WHAT YOU WILL DO:
Could you reproduce the source text of every item below word for word, leaving the pictures out of your answer?

*** Opening of DATASET ENTRIES ***

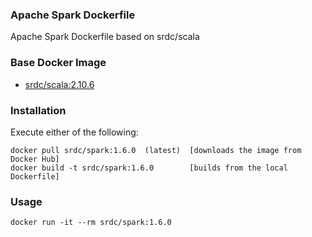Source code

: ### Apache Spark Dockerfile

Apache Spark Dockerfile based on srdc/scala

### Base Docker Image

* [srdc/scala:2.10.6](https://hub.docker.com/r/srdc/scala/)


### Installation
Execute either of the following:

    docker pull srdc/spark:1.6.0  (latest)  [downloads the image from Docker Hub]
    docker build -t srdc/spark:1.6.0        [builds from the local Dockerfile]


### Usage

    docker run -it --rm srdc/spark:1.6.0
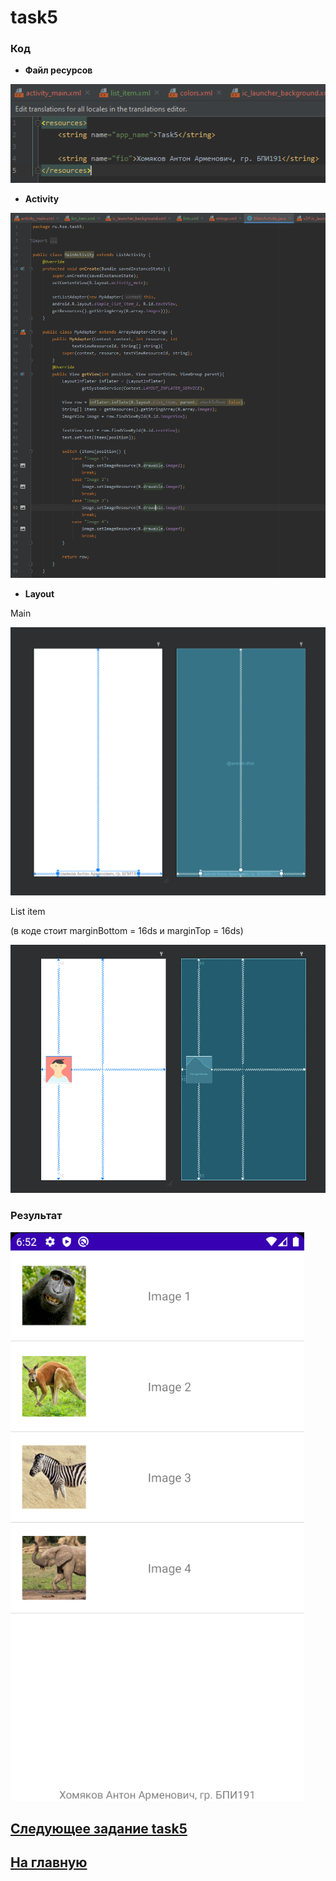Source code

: # task5
### Код 

* **Файл ресурсов**

![str](https://github.com/antonkhmv/android_dz/blob/main/task5/img/str.png)

* **Activity**

![main](https://github.com/antonkhmv/android_dz/blob/main/task5/img/main.png)

* **Layout**

Main

![main_lay](https://github.com/antonkhmv/android_dz/blob/main/task5/img/main_lay.png)
 
List item

(в коде стоит marginBottom = 16ds и marginTop = 16ds)

![sec_lay](https://github.com/antonkhmv/android_dz/blob/main/task5/img/sec_lay.png)
 
### Результат

![res](https://github.com/antonkhmv/android_dz/blob/main/task5/img/res.png)

## [Следующее задание task5](../task5)

## [На главную](/../../)
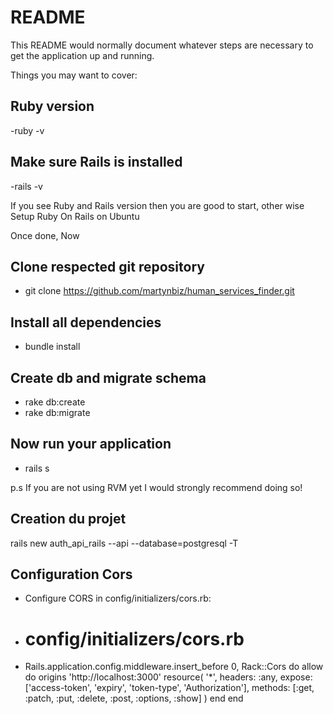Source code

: # README

This README would normally document whatever steps are necessary to get the
application up and running.

Things you may want to cover:

## Ruby version

-ruby -v

## Make sure Rails is installed

-rails -v

If you see Ruby and Rails version then you are good to start, other wise Setup Ruby On Rails on Ubuntu

Once done, Now

## Clone respected git repository

- git clone https://github.com/martynbiz/human_services_finder.git

## Install all dependencies

- bundle install

## Create db and migrate schema

- rake db:create
- rake db:migrate

## Now run your application

- rails s

p.s If you are not using RVM yet I would strongly recommend doing so!

## Creation du projet

rails new auth_api_rails --api --database=postgresql -T

## Configuration Cors

- Configure CORS in config/initializers/cors.rb:
- # config/initializers/cors.rb
- Rails.application.config.middleware.insert_before 0, Rack::Cors do
  allow do
  origins 'http://localhost:3000'
  resource(
  '\*',
  headers: :any,
  expose: ['access-token', 'expiry', 'token-type', 'Authorization'],
  methods: [:get, :patch, :put, :delete, :post, :options, :show]
  )
  end
  end

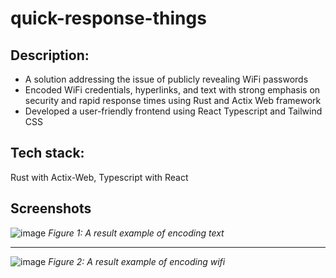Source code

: # quick-response-things
## Description:
- A solution addressing the issue of publicly revealing WiFi passwords
- Encoded WiFi credentials, hyperlinks, and text with strong emphasis on security and rapid response times using
Rust and Actix Web framework
- Developed a user-friendly frontend using React Typescript and Tailwind CSS
## Tech stack:
Rust with Actix-Web, Typescript with React

## Screenshots
![image](https://github.com/hoxirious/quick-response-things/assets/65211251/6f434d4d-b3a6-4df8-bae5-3ec41a0fcd5b)
_Figure 1: A result example of encoding text_

--- 
![image](https://github.com/hoxirious/quick-response-things/assets/65211251/f7ddca65-5026-4e07-86c9-60b371c33f44)
_Figure 2: A result example of encoding wifi_



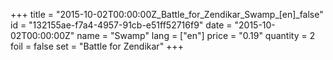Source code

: +++
title = "2015-10-02T00:00:00Z_Battle_for_Zendikar_Swamp_[en]_false"
id = "132155ae-f7a4-4957-91cb-e51ff52716f9"
date = "2015-10-02T00:00:00Z"
name = "Swamp"
lang = ["en"]
price = "0.19"
quantity = 2
foil = false
set = "Battle for Zendikar"
+++
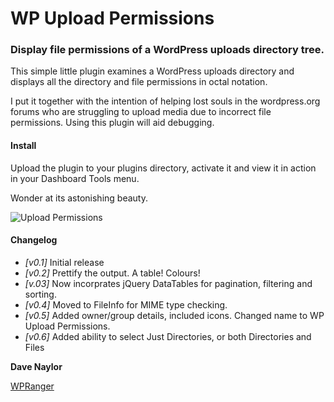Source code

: WP Upload Permissions
============================

### Display file permissions of a WordPress uploads directory tree.

This simple little plugin examines a WordPress uploads directory and displays all the directory
and file permissions in octal notation. 

I put it together with the intention of helping lost souls in the wordpress.org forums who are struggling
to upload media due to incorrect file permissions.  Using this plugin will aid debugging. 

#### Install

Upload the plugin to your plugins directory, activate it and view it in action in your Dashboard Tools menu.

Wonder at its astonishing beauty.

![Upload Permissions](http://i.imgur.com/QXhOxV3.png)


#### Changelog

* _[v0.1]_ Initial release
* _[v0.2]_ Prettify the output.  A table!  Colours!
* _[v.03]_ Now incorprates jQuery DataTables for pagination, filtering and sorting.
* _[v0.4]_ Moved to FileInfo for MIME type checking.
* _[v0.5]_ Added owner/group details, included icons.  Changed name to WP Upload Permissions.
* _[v0.6]_ Added ability to select Just Directories, or both Directories and Files

__Dave Naylor__

[WPRanger](http://wpranger.co.uk)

*** Close of DATASET ENTRIES ***

RESPONSE:
Source code

: ### Apache Spark Dockerfile

Apache Spark Dockerfile based on srdc/scala

### Base Docker Image

* [srdc/scala:2.10.6](https://hub.docker.com/r/srdc/scala/)


### Installation
Execute either of the following:

    docker pull srdc/spark:1.6.0  (latest)  [downloads the image from Docker Hub]
    docker build -t srdc/spark:1.6.0        [builds from the local Dockerfile]


### Usage

    docker run -it --rm srdc/spark:1.6.0
Source code

: # task5
### Код 

* **Файл ресурсов**

![str](https://github.com/antonkhmv/android_dz/blob/main/task5/img/str.png)

* **Activity**

![main](https://github.com/antonkhmv/android_dz/blob/main/task5/img/main.png)

* **Layout**

Main

![main_lay](https://github.com/antonkhmv/android_dz/blob/main/task5/img/main_lay.png)
 
List item

(в коде стоит marginBottom = 16ds и marginTop = 16ds)

![sec_lay](https://github.com/antonkhmv/android_dz/blob/main/task5/img/sec_lay.png)
 
### Результат

![res](https://github.com/antonkhmv/android_dz/blob/main/task5/img/res.png)

## [Следующее задание task5](../task5)

## [На главную](/../../)
Source code

: # README

This README would normally document whatever steps are necessary to get the
application up and running.

Things you may want to cover:

## Ruby version

-ruby -v

## Make sure Rails is installed

-rails -v

If you see Ruby and Rails version then you are good to start, other wise Setup Ruby On Rails on Ubuntu

Once done, Now

## Clone respected git repository

- git clone https://github.com/martynbiz/human_services_finder.git

## Install all dependencies

- bundle install

## Create db and migrate schema

- rake db:create
- rake db:migrate

## Now run your application

- rails s

p.s If you are not using RVM yet I would strongly recommend doing so!

## Creation du projet

rails new auth_api_rails --api --database=postgresql -T

## Configuration Cors

- Configure CORS in config/initializers/cors.rb:
- # config/initializers/cors.rb
- Rails.application.config.middleware.insert_before 0, Rack::Cors do
  allow do
  origins 'http://localhost:3000'
  resource(
  '\*',
  headers: :any,
  expose: ['access-token', 'expiry', 'token-type', 'Authorization'],
  methods: [:get, :patch, :put, :delete, :post, :options, :show]
  )
  end
  end

Source code

: # quick-response-things
## Description:
- A solution addressing the issue of publicly revealing WiFi passwords
- Encoded WiFi credentials, hyperlinks, and text with strong emphasis on security and rapid response times using
Rust and Actix Web framework
- Developed a user-friendly frontend using React Typescript and Tailwind CSS
## Tech stack:
Rust with Actix-Web, Typescript with React

## Screenshots
![image](https://github.com/hoxirious/quick-response-things/assets/65211251/6f434d4d-b3a6-4df8-bae5-3ec41a0fcd5b)
_Figure 1: A result example of encoding text_

--- 
![image](https://github.com/hoxirious/quick-response-things/assets/65211251/f7ddca65-5026-4e07-86c9-60b371c33f44)
_Figure 2: A result example of encoding wifi_



Source code

: +++
title = "2015-10-02T00:00:00Z_Battle_for_Zendikar_Swamp_[en]_false"
id = "132155ae-f7a4-4957-91cb-e51ff52716f9"
date = "2015-10-02T00:00:00Z"
name = "Swamp"
lang = ["en"]
price = "0.19"
quantity = 2
foil = false
set = "Battle for Zendikar"
+++
Source code

: WP Upload Permissions
============================

### Display file permissions of a WordPress uploads directory tree.

This simple little plugin examines a WordPress uploads directory and displays all the directory
and file permissions in octal notation. 

I put it together with the intention of helping lost souls in the wordpress.org forums who are struggling
to upload media due to incorrect file permissions.  Using this plugin will aid debugging. 

#### Install

Upload the plugin to your plugins directory, activate it and view it in action in your Dashboard Tools menu.

Wonder at its astonishing beauty.

![Upload Permissions](http://i.imgur.com/QXhOxV3.png)


#### Changelog

* _[v0.1]_ Initial release
* _[v0.2]_ Prettify the output.  A table!  Colours!
* _[v.03]_ Now incorprates jQuery DataTables for pagination, filtering and sorting.
* _[v0.4]_ Moved to FileInfo for MIME type checking.
* _[v0.5]_ Added owner/group details, included icons.  Changed name to WP Upload Permissions.
* _[v0.6]_ Added ability to select Just Directories, or both Directories and Files

__Dave Naylor__

[WPRanger](http://wpranger.co.uk)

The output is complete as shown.